<<<<

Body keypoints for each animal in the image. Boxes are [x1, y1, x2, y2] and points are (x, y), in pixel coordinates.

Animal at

>>>>
<<<<

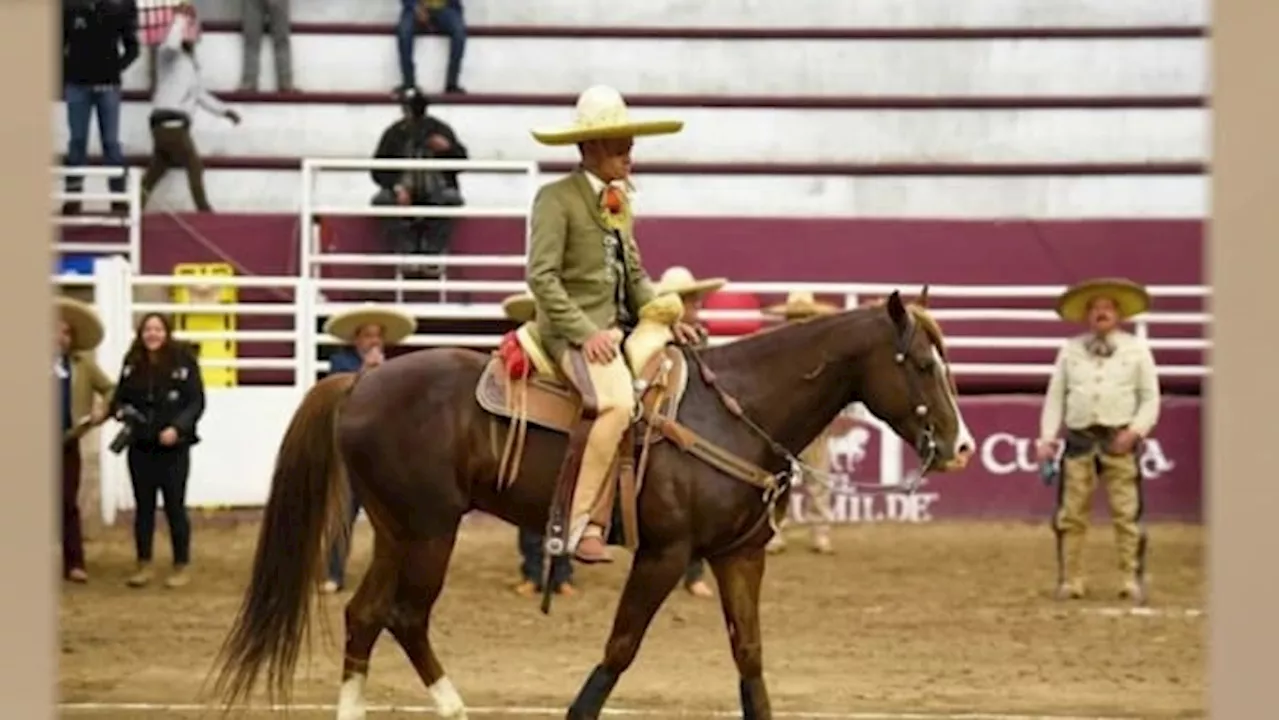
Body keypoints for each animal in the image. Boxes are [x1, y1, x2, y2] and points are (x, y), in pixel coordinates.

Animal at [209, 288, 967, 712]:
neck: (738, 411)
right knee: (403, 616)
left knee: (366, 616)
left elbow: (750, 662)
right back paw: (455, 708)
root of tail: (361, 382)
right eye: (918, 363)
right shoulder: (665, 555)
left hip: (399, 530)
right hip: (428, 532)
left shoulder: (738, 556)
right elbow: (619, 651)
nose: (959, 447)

>>>>

Your task: Which lines in the data above hold the word "left"? Return each of them.

Your response:
left knee: (366, 616)
left elbow: (750, 662)
left hip: (399, 530)
left shoulder: (738, 556)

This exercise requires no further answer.